It’s fitting that when it came time for Mo Johnston’s twin boys to pick soccer teams to support, one chose Celtic, the other opted for Rangers.

“I never brought that on whatsoever,” the Toronto FC general manager said with a laugh.

“They’ve been back to Scotland without me,” he said of nine-year-olds TJ and Tyler. “The grandparents have told them all about me.

“They came back with Rangers and Celtic tops.”

Twenty years ago this summer, Johnston stunned Scottish soccer fans by signing with Rangers, the arch-rival of cross-town Celtic, the club he supported as a boy growing up in Glasgow and starred with from 1984-87.

Coming off two seasons in France, the Scottish international striker just weeks earlier was poised to return to Celtic, identified as the Catholic team in a century-old rivalry where sport blurs with religion and sectarian violence.

But in July 1989, Johnston, then 26, was unveiled to a disbelieving media and public as the newest member of the Rangers.

The move, considered to this day the biggest in the history of Scottish soccer, outraged some supporters on both sides of one of the most intense rivalries in sports.

Celtic fans, who had adoringly called Johnston MoJo, now labelled him Judas. On the Rangers side, some people tore up season’s tickets and burned scarves after their predominantly-Protestant club signed a high-profile Catholic.

Death threats and a 24-hour security detail followed.

But this week, as Celtic FC arrived to take on Portuguese giant Benfica in a friendly at BMO Field tonight, Johnston, who rarely talks publicly about this chapter in his life, reflected on “living the dream” of playing for both legendary teams, collectively labelled the Old Firm.

“There are many happy moments on both occasions,” Johnston said of winning league championships and being named player of the year with each team. “It’s special being part of an organization that’s synonymous with world soccer.
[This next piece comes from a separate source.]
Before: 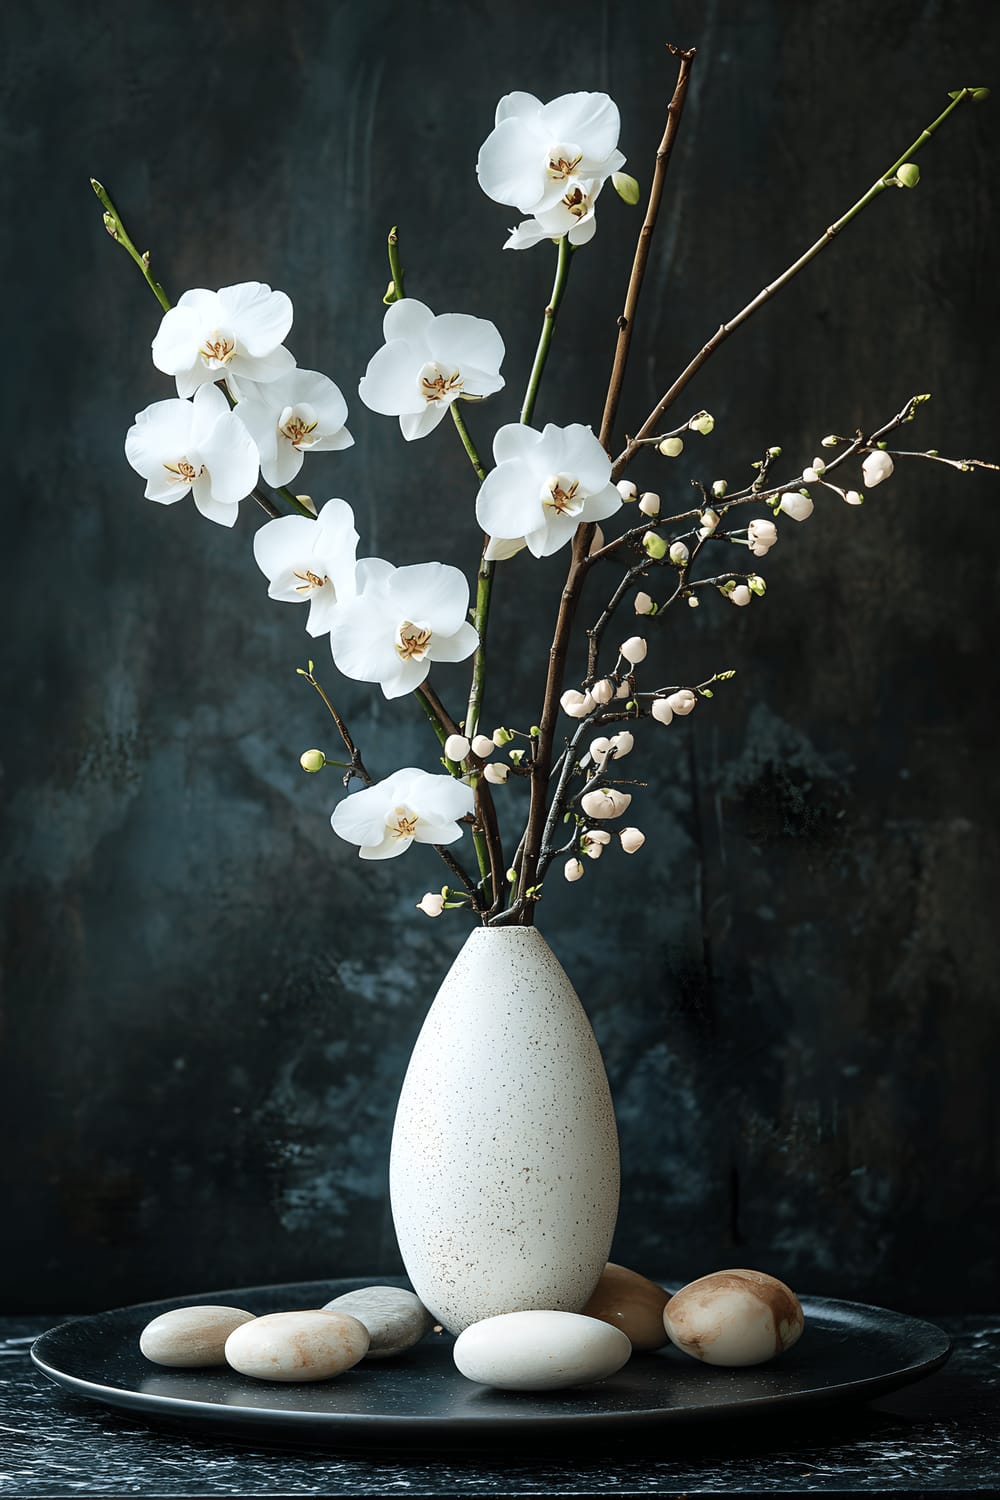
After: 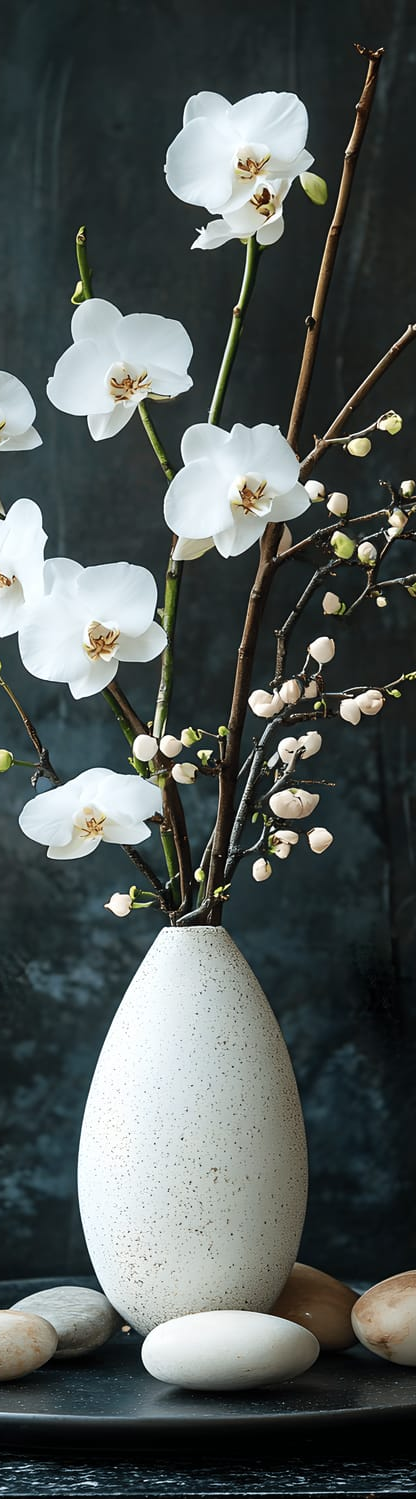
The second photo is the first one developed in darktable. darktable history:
crop: left 31.236%, right 27.123%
While Johnston wasn’t the first Catholic to sign with Rangers, he was the most high profile at a time when the club was publicly trying to overcome its sectarian reputation by signing players without taking account their religion.

He’s quick to answer when asked if he’d make the move knowing all that was in store for him.
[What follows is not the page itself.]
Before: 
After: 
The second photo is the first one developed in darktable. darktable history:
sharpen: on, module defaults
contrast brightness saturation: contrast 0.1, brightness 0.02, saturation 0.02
“Absolutely. I felt it had to be done. I felt the barriers had to be broken,” he said. “And, to be honest with you, it was difficult at first, but when teammates and fans start to embrace you then it becomes a lot easier.”

Celtic vs. Benfica

• Celtic FC takes on Portugal’s Benfica tonight in an international friendly at BMO Field.

• Celtic are off to a strong start in the Scottish Premiership, winning their first three games of the season.

• Benfica sits third in Portugal’s Liga, having won two of three to start the season.